Task item:
Up to and including the final line, please copy every line exactly, starting from the one that contains "47: (243, 289, 2.95)" in the material below.

Task material: Begin

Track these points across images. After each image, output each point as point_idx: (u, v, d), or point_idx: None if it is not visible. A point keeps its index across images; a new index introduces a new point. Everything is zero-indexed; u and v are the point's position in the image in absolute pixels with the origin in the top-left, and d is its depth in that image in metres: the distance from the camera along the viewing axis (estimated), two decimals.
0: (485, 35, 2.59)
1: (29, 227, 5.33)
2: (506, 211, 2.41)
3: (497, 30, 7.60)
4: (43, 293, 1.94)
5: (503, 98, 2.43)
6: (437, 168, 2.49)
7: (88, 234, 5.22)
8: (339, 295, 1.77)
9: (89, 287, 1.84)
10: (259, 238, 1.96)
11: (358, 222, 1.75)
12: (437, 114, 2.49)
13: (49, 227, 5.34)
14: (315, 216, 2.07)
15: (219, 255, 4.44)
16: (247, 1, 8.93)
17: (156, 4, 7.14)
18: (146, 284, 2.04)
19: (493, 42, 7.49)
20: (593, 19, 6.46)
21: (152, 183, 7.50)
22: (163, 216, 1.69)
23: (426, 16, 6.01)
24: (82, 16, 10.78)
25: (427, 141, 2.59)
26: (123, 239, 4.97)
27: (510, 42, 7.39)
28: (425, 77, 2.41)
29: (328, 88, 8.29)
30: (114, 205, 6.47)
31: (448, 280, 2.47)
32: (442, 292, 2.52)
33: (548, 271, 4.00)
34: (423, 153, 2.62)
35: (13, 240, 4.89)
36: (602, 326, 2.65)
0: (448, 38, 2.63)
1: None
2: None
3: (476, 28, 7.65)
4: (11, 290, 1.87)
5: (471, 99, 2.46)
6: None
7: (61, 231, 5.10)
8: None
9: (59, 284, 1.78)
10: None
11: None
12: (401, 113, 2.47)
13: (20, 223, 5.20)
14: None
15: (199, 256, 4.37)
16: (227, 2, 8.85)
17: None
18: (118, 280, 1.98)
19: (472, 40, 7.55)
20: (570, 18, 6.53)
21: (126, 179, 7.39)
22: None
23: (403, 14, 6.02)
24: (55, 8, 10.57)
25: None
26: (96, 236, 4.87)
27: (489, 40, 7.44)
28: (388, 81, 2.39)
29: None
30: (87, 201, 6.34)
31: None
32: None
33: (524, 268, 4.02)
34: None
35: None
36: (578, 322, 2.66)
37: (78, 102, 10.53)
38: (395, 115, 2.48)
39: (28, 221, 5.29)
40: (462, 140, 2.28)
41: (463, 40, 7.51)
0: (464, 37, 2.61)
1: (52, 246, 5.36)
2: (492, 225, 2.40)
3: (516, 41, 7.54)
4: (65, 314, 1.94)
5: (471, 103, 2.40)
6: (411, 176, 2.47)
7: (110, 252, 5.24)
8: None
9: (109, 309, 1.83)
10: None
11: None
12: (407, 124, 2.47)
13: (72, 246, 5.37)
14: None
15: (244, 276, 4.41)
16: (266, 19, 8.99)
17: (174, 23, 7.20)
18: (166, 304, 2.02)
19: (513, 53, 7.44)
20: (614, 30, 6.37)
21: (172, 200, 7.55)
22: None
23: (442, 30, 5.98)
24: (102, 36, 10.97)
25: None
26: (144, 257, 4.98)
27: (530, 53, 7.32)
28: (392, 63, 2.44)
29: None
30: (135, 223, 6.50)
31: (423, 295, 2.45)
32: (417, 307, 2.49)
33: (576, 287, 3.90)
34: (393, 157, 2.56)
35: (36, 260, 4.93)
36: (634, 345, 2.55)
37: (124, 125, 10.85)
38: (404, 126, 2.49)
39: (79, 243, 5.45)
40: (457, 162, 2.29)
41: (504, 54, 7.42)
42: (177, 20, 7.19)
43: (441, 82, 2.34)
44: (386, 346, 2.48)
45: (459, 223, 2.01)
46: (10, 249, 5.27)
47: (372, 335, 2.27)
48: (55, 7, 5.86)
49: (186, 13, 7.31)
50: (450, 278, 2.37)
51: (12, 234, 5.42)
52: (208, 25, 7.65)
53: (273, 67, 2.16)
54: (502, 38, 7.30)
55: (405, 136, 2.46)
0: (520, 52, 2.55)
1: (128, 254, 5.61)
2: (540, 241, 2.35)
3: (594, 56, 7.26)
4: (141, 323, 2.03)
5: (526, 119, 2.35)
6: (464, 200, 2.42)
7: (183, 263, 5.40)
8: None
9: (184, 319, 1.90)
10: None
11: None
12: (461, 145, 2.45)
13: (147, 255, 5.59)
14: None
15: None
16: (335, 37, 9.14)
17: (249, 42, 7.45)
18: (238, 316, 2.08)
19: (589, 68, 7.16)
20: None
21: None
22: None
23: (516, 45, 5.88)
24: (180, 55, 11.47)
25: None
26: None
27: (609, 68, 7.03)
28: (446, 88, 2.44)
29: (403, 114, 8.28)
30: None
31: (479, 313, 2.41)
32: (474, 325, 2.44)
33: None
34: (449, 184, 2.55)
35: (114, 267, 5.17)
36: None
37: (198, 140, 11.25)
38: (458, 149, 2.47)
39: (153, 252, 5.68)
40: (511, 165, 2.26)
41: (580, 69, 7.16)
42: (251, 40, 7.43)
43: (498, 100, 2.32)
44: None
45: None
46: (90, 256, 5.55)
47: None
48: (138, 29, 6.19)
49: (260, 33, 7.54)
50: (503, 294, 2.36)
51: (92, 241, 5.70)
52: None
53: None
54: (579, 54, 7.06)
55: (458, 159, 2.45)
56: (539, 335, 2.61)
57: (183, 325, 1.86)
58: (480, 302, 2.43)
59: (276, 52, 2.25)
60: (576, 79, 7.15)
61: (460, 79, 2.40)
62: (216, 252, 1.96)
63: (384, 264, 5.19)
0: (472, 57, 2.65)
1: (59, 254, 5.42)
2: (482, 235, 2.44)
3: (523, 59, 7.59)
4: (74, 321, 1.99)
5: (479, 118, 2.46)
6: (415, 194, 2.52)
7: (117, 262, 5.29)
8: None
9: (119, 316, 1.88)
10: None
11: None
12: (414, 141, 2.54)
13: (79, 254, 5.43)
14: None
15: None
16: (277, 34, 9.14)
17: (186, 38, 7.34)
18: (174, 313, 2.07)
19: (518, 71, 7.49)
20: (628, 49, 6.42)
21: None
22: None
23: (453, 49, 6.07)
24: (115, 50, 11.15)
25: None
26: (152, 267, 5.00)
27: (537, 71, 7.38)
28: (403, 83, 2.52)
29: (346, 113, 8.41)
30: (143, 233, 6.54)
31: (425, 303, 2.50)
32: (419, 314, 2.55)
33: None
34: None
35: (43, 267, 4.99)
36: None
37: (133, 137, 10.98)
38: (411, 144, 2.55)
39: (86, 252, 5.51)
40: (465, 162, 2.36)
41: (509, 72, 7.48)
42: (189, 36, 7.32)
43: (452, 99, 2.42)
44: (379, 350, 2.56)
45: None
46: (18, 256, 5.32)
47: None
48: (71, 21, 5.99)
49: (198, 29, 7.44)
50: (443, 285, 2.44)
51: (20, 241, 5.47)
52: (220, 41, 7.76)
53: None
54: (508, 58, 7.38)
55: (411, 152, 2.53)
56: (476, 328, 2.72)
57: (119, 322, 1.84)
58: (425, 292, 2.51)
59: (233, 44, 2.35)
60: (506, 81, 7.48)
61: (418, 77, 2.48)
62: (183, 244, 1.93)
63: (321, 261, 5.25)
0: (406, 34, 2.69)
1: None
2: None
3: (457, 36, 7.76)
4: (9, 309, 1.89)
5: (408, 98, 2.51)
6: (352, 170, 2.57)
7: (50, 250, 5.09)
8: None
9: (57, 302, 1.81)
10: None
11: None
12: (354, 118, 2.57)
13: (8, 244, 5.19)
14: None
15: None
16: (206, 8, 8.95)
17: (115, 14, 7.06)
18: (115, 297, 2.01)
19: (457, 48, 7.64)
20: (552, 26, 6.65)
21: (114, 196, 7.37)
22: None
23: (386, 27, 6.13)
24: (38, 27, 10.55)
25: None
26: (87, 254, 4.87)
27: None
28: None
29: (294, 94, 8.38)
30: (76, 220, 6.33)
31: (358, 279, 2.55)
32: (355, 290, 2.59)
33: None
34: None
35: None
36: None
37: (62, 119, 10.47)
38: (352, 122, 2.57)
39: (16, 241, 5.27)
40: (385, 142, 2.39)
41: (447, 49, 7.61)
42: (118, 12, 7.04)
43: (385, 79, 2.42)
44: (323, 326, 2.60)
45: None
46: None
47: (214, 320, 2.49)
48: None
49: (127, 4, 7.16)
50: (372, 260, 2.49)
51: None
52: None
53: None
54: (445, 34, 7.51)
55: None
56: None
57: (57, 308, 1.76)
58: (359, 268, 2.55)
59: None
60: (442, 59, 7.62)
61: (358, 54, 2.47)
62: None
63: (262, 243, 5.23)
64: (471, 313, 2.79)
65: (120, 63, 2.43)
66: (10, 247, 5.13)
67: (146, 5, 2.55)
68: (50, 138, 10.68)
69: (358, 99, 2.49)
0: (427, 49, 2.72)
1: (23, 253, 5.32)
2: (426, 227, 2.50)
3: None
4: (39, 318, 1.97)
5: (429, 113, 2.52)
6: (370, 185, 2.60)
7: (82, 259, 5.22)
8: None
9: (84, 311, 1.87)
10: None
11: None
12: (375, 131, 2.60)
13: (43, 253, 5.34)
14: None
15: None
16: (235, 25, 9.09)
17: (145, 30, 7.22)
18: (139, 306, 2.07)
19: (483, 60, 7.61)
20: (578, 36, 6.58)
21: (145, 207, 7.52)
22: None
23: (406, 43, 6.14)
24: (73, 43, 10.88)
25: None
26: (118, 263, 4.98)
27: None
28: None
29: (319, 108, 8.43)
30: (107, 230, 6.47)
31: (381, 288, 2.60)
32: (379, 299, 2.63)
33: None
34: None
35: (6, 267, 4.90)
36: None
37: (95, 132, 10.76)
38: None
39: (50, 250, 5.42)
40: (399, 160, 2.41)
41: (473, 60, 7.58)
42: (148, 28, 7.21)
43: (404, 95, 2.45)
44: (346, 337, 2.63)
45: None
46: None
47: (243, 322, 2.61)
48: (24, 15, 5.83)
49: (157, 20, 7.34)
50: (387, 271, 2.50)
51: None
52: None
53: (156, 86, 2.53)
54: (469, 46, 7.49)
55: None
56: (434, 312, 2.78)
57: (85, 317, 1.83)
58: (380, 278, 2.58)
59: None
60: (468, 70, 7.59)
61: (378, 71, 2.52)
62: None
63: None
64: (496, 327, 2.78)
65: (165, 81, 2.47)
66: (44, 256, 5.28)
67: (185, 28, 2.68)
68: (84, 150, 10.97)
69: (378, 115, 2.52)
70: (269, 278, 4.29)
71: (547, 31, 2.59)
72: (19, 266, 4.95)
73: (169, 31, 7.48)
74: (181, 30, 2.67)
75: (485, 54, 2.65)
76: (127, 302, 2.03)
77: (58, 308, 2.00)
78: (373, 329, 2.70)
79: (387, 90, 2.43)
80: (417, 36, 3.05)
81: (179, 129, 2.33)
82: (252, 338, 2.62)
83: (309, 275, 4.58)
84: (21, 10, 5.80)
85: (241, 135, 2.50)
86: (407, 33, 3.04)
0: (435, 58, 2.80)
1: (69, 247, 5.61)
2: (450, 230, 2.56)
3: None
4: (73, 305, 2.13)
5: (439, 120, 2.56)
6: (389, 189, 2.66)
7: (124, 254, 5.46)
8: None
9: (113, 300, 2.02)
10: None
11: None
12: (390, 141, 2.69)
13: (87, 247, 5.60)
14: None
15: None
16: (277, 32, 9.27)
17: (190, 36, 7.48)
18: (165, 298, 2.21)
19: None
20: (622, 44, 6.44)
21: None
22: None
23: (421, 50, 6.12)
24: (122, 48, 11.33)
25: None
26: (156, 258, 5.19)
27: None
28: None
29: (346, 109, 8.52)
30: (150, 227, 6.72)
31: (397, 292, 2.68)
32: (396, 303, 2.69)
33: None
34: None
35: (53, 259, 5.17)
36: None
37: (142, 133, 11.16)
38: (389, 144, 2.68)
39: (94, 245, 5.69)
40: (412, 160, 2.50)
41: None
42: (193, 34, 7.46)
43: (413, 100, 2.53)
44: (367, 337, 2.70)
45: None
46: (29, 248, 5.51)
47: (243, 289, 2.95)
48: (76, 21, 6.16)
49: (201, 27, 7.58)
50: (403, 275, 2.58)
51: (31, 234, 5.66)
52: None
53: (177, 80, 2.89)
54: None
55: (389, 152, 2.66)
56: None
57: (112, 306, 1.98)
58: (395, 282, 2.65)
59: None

Task material: End

Solution:
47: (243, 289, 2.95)
48: (76, 21, 6.16)
49: (201, 27, 7.58)
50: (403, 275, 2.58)
51: (31, 234, 5.66)
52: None
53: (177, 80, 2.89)
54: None
55: (389, 152, 2.66)
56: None
57: (112, 306, 1.98)
58: (395, 282, 2.65)
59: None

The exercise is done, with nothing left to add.